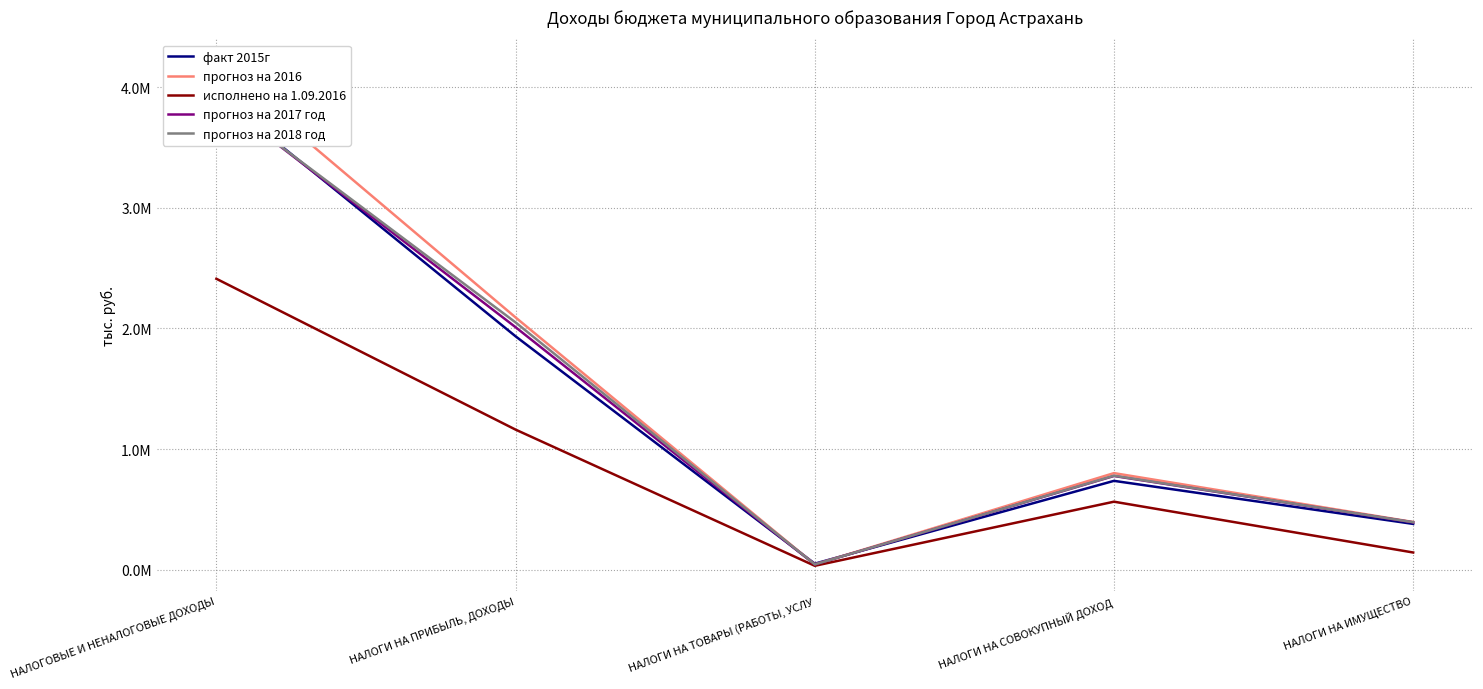

At which label does прогноз на 2017 год reach its minimum?

НАЛОГИ НА ТОВАРЫ (РАБОТЫ, УСЛУ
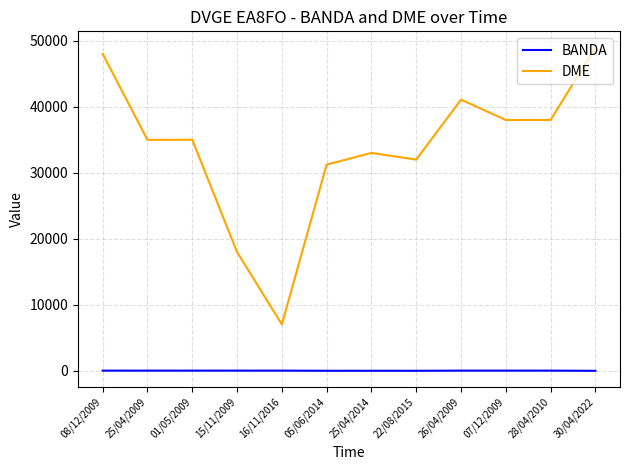

True or false: BANDA and DME cross at least once.

False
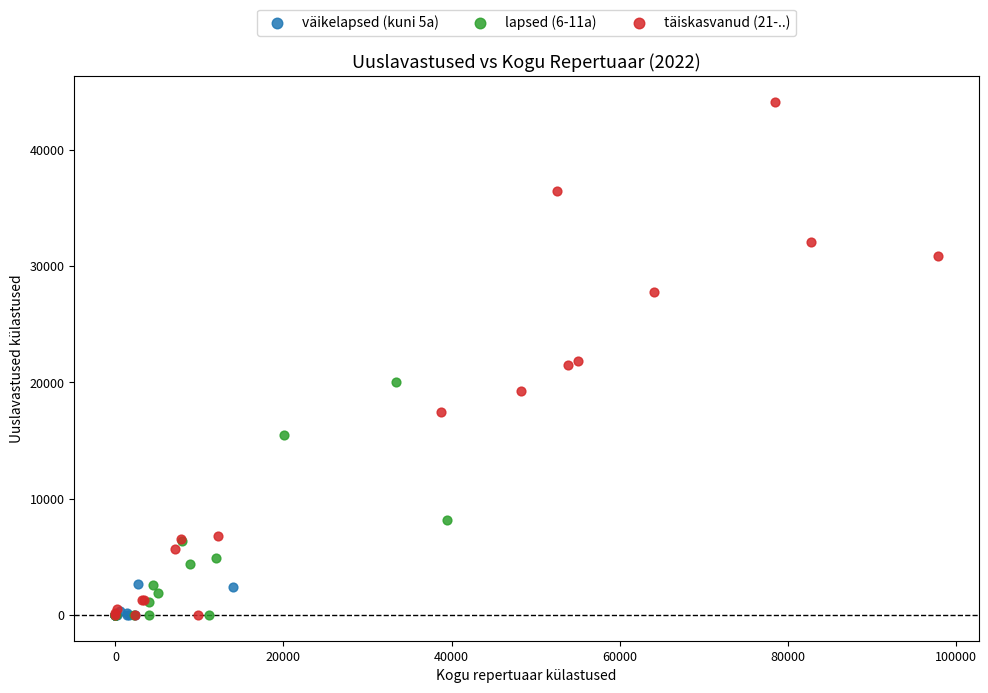

Which series has the widest spread of Y values?

täiskasvanud (21-..)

########

Could you output every line of the listing above as a JSON list of strings, one string per line, with blank lines and the pictures left out?

[
  "At which label does прогноз на 2017 год reach its minimum?",
  "НАЛОГИ НА ТОВАРЫ (РАБОТЫ, УСЛУ",
  "True or false: BANDA and DME cross at least once.",
  "False",
  "Which series has the widest spread of Y values?",
  "täiskasvanud (21-..)"
]